Texte extrait:
▬▬▬▬▬▬
La Chambre des communes se prononcera sous peu sur le projet de loi S-211, qui vise à imposer une obligation de divulgation aux entreprises afin de « lutter » contre le travail forcé et le travail des enfants dans les chaînes d’approvisionnement mondiales. Selon des experts des droits humains et du domaine du travail, la future loi contribuera peu ou pas du tout à l’atteinte de cet objectif.
Voici certains commentaires tirés des témoignages de ces experts devant le comité parlementaire ou de leurs textes d’opinion publiés au courant de la dernière année.
« Au mieux, les lois de divulgation sensibilisent l’opinion publique. Au pire, elles ne constituent qu’une façade où la divulgation se substitue aux mesures correctives. […] Le temps des modestes premiers pas est révolu. Il ne suffit pas d’obliger les entreprises à faire rapport. Il est temps de les contraindre à agir et à exercer une diligence raisonnable à l’égard du problème du travail des enfants et du travail forcé [...]. »
▬▬▬▬▬▬
Données à examiner:

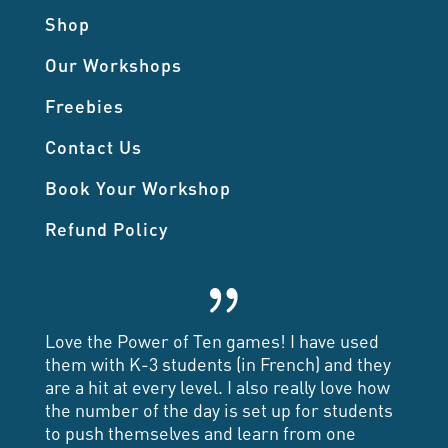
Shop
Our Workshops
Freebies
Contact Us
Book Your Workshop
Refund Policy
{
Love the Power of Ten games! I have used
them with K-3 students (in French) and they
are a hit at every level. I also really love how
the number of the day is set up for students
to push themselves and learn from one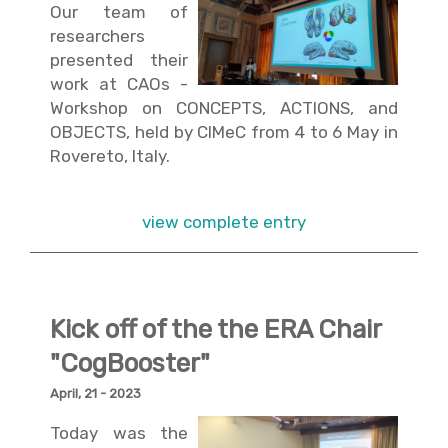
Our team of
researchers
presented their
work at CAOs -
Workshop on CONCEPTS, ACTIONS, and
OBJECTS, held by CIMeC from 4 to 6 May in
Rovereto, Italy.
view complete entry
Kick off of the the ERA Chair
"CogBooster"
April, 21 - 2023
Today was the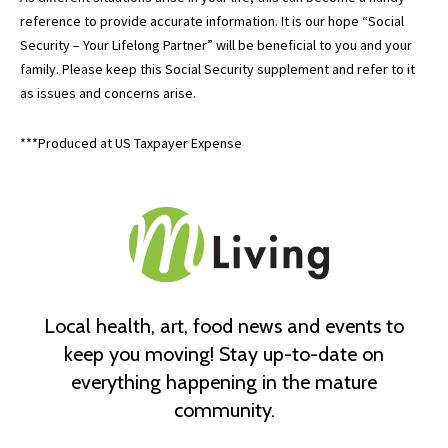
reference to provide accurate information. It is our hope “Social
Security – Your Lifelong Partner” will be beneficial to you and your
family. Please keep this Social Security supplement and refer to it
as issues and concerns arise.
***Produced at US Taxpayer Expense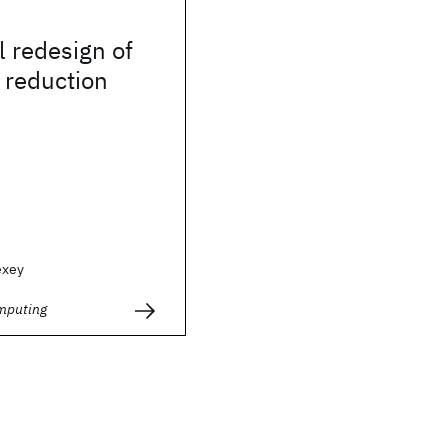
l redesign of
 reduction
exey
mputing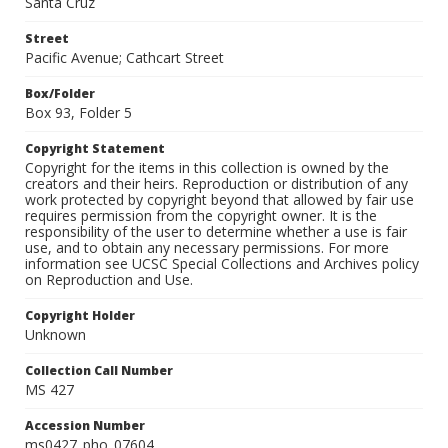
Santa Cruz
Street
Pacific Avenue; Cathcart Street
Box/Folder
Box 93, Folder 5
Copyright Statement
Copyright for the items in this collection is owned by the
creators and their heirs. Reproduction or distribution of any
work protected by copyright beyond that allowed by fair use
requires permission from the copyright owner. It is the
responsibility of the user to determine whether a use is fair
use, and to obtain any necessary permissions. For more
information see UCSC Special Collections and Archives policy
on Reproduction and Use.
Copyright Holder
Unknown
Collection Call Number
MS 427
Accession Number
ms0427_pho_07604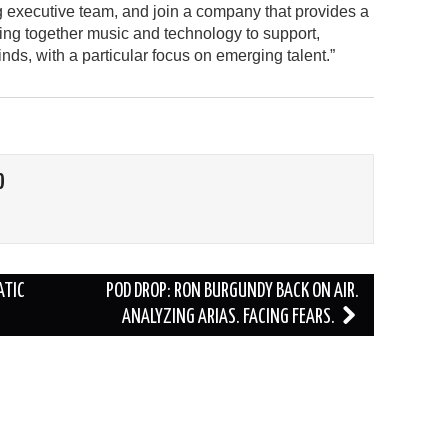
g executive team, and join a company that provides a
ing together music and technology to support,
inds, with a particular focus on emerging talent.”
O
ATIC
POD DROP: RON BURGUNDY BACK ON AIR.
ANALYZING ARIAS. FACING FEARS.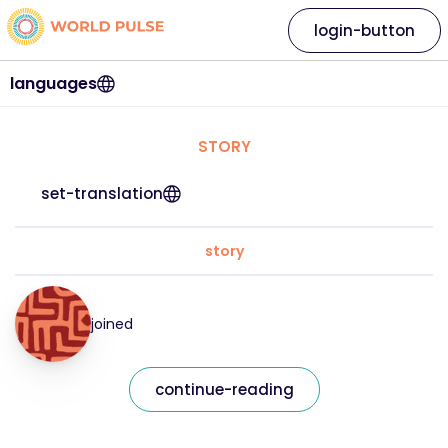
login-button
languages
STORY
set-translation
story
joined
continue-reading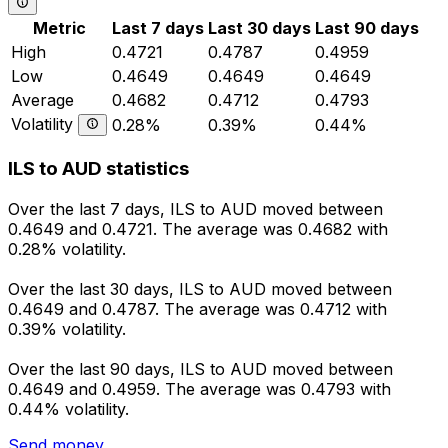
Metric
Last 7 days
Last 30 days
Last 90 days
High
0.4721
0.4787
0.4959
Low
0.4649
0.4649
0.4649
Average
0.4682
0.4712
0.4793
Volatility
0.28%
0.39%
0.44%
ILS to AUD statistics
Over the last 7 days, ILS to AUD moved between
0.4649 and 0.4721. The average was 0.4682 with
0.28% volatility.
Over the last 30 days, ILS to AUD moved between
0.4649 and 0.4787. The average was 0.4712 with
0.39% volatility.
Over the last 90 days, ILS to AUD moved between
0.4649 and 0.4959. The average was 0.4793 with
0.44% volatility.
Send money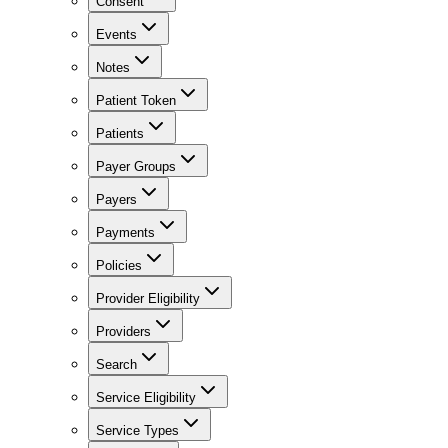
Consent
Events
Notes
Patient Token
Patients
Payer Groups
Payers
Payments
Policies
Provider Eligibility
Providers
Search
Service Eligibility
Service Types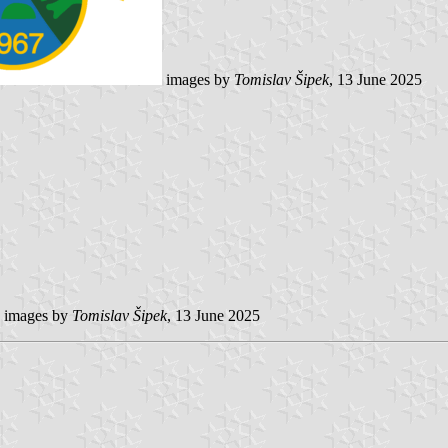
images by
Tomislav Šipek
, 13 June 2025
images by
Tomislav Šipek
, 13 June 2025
▬▬▬▬▬▬
Consignes:
1 - Condensez le paragraphe du texte sur le projet de loi S-211 qui commence par « La Chambre des communes se prononcera » en conservant ses faits essentiels.
2 - Reproduisez fidèlement le passage du texte sur le projet de loi S-211 qui va de « La Chambre des » jusqu'à « la dernière année. » inclusivement.

Corrigé de l'exercice:
1 - La Chambre des communes votera bientôt sur le projet de loi S-211, qui imposerait aux entreprises une obligation de divulgation pour « lutter » contre le travail forcé et le travail des enfants dans les chaînes d'approvisionnement mondiales. Selon des experts des droits humains et du travail, cette loi n'y contribuera que peu ou pas du tout.

2 -
La Chambre des communes se prononcera sous peu sur le projet de loi S-211, qui vise à imposer une obligation de divulgation aux entreprises afin de « lutter » contre le travail forcé et le travail des enfants dans les chaînes d’approvisionnement mondiales. Selon des experts des droits humains et du domaine du travail, la future loi contribuera peu ou pas du tout à l’atteinte de cet objectif.
Voici certains commentaires tirés des témoignages de ces experts devant le comité parlementaire ou de leurs textes d’opinion publiés au courant de la dernière année.